Listed (though not approved) as a medical device with the Food and Drug Administration, Vita-Lite simulates a full visible spectrum "sun-plus-sky" light and balances ultraviolet rays that otherwise are harmful, says Philip Hughes, director of environmental photobiology at Duro-Test and a former staff scientist at MIT.
"It has been marketed 15 years, at first for improved color and enhancement of the environment, and later as a general purpose simulator of natural outdoor light," says Hughes. "But as scientists started to look at the benefits of natural light, they came to us for use in their studies to simulate natural light indoors."
The result, says Hughes, was a 2-by-4-foot florescent fixture designed to house six to eight Vita-Lite 40 watt lamps, with special reflectors and a special lens to prevent distortion. Patients in studies such as Rosenthal and Holick's typically sit three feet away for varied lengths of time.

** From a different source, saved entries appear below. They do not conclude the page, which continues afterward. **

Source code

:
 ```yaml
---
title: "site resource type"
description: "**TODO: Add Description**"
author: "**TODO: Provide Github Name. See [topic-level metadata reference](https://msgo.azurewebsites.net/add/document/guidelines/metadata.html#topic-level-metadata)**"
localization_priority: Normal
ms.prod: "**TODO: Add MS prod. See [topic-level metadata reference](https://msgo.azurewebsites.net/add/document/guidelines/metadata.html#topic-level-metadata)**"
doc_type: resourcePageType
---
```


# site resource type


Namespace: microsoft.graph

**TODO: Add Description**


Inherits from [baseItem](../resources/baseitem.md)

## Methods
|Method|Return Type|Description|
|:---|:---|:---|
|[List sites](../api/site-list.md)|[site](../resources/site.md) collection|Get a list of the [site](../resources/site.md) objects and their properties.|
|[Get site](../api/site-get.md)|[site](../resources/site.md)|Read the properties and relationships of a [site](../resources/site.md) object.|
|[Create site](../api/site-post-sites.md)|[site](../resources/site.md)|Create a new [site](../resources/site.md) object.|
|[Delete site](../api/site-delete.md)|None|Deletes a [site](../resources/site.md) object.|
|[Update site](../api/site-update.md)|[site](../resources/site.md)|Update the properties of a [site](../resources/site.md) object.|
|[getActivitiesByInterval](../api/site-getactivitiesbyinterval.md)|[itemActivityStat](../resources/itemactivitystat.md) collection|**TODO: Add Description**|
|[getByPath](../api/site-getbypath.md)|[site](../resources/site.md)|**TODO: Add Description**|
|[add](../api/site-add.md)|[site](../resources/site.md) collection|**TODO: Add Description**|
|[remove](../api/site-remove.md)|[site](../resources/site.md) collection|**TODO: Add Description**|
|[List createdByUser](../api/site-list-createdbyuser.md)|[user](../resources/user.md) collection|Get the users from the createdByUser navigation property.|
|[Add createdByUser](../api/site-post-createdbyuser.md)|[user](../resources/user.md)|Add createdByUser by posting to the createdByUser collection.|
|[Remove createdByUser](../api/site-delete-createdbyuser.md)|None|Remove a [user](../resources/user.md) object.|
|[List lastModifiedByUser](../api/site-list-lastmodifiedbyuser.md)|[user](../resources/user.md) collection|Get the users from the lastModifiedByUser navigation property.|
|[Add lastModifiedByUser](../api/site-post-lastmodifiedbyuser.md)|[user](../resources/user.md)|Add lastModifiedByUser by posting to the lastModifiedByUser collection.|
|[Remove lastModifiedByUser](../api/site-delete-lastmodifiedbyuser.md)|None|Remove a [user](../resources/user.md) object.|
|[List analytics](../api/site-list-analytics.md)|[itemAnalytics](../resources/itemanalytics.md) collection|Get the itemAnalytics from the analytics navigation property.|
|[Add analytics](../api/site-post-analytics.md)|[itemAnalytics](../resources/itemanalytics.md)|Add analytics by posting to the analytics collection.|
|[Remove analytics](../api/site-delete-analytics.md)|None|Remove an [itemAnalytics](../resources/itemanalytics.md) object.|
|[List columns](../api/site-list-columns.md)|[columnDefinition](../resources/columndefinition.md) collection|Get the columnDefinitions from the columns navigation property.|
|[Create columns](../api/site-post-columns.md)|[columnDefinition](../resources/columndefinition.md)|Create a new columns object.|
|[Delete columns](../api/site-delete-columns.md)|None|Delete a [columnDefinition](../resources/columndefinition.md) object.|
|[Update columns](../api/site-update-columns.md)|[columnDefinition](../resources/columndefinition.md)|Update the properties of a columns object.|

When Hughes addresses the Second International Conference on the Earth Sheltered Environment at the University of Minnesota in June, he intends to emphasize that "the 20th century has seen a shift from rural country living where 75 percent of the population worked outdoors to urban/suburban living where most people work indoors away from natural light."
Says Wurtman: "We should reconsider the intensity of light under which we work. The availability of light outside is 300 or 400 foot candles. Most of us work under no more than 80 or 90 foot candles. I can't prove to you that increasing those intensities will improve our lives. That's for future research."